ASSIGNED TASK — Reproduce verbatim the rows from the beginning through the line containing "This repository contains", with both ends included.

Data entries
* * * * * * * * *
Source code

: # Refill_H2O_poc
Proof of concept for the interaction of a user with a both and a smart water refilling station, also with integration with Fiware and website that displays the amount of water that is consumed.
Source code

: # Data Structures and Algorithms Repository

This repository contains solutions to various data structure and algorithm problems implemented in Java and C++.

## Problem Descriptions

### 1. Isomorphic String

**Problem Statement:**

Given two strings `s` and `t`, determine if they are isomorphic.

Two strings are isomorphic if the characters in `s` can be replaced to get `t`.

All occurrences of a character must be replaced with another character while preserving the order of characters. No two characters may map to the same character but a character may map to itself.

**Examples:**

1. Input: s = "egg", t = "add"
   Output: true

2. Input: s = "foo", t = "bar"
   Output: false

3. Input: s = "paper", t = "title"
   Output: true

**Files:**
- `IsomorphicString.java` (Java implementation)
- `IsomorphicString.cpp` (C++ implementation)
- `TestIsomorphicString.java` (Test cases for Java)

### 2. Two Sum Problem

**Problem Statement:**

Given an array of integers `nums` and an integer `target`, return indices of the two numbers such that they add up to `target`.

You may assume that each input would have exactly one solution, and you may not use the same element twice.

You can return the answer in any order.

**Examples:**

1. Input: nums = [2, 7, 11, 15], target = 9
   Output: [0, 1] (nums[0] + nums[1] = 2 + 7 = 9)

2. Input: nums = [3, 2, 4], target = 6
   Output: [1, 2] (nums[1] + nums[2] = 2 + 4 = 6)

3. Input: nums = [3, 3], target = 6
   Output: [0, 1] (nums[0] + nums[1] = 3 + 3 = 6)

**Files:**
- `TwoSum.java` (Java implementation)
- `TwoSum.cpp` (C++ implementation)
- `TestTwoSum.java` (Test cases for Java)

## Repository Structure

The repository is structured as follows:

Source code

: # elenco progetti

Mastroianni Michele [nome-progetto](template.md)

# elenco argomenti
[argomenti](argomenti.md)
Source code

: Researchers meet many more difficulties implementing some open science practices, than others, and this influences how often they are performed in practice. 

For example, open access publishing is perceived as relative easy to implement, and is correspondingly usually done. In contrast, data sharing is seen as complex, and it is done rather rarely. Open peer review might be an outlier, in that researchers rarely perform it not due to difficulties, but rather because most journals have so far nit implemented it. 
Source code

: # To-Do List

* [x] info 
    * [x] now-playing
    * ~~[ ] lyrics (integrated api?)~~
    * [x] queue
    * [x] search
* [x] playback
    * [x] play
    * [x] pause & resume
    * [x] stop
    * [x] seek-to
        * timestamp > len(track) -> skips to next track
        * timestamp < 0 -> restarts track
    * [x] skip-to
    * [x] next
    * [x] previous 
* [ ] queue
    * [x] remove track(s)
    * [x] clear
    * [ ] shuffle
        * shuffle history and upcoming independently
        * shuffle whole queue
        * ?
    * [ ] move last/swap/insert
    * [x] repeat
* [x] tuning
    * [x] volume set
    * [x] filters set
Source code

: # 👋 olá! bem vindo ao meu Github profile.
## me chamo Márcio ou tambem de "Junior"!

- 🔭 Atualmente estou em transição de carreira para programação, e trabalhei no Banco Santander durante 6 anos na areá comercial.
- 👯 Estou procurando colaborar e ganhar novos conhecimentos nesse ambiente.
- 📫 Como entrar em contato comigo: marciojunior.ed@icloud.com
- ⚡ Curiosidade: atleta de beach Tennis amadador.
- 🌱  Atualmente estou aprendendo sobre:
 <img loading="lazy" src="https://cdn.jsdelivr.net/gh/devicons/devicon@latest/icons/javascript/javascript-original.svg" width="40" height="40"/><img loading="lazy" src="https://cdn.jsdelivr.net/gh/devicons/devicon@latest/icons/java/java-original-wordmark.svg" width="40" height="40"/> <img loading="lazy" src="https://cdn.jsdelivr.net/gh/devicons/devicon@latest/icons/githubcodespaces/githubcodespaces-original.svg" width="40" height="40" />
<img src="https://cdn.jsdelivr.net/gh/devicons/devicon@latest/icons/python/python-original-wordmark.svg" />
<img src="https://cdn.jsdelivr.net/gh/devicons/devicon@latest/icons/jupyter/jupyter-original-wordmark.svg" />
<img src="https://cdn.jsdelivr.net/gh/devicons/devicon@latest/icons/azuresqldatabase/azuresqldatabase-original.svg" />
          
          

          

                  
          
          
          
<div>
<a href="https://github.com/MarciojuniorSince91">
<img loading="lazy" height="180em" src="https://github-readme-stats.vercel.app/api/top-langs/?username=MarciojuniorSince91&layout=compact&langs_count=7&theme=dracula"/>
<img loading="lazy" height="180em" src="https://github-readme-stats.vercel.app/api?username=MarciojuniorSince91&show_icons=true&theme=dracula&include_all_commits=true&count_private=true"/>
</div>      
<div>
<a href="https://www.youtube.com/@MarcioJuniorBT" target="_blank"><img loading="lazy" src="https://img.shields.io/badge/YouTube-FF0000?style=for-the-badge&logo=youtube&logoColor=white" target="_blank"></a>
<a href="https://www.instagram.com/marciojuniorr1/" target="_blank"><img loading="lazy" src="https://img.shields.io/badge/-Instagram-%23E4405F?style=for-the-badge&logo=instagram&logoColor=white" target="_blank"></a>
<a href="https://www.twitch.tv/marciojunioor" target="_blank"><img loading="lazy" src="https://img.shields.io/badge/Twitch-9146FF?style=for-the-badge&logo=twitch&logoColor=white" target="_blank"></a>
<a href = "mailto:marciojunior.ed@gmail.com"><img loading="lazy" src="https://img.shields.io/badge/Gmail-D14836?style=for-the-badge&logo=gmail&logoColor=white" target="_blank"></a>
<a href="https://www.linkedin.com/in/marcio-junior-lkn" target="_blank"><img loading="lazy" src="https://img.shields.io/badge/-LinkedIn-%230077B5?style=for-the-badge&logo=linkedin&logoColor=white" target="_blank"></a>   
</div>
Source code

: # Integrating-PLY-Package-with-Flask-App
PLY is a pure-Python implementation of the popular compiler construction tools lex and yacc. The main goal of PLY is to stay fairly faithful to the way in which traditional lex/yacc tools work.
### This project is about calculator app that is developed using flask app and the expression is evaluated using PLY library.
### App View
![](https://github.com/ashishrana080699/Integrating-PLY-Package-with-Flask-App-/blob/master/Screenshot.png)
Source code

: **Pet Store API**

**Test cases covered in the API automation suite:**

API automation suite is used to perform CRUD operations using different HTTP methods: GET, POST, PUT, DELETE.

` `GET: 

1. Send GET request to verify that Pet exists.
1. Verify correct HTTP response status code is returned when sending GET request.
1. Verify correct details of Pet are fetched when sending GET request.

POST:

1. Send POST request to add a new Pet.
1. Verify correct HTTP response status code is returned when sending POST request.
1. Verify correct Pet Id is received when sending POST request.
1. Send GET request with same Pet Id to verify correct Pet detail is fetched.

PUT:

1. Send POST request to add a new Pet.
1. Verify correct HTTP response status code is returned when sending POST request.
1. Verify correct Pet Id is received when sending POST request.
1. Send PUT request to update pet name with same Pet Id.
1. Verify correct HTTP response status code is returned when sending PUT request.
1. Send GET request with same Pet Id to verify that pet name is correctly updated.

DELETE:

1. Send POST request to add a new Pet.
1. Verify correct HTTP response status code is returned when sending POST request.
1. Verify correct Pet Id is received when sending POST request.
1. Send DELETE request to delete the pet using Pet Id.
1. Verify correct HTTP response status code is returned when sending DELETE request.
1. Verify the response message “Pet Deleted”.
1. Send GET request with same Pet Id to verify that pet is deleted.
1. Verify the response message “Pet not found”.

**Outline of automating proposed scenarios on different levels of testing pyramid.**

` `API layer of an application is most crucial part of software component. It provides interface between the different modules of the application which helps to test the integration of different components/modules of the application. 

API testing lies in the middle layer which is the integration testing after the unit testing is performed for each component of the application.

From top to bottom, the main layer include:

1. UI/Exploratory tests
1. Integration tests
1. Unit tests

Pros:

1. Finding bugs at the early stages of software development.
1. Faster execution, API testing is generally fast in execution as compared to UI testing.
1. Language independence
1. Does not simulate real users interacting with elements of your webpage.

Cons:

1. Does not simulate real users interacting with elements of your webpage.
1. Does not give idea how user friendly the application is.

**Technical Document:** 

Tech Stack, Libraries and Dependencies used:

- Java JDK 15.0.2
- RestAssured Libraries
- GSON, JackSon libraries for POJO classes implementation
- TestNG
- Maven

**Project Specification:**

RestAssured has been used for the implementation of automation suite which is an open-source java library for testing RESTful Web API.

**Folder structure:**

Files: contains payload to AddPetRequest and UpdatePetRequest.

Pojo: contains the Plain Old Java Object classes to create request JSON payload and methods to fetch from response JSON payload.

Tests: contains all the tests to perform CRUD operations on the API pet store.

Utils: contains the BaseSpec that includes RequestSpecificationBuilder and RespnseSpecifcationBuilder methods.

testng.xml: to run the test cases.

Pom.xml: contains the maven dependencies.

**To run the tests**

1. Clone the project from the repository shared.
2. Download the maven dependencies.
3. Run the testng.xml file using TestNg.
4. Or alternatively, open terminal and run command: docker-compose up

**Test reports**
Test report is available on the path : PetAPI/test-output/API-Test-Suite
* * * * * * * * *
YOUR RESPONSE —
Source code

: # Refill_H2O_poc
Proof of concept for the interaction of a user with a both and a smart water refilling station, also with integration with Fiware and website that displays the amount of water that is consumed.
Source code

: # Data Structures and Algorithms Repository

This repository contains solutions to various data structure and algorithm problems implemented in Java and C++.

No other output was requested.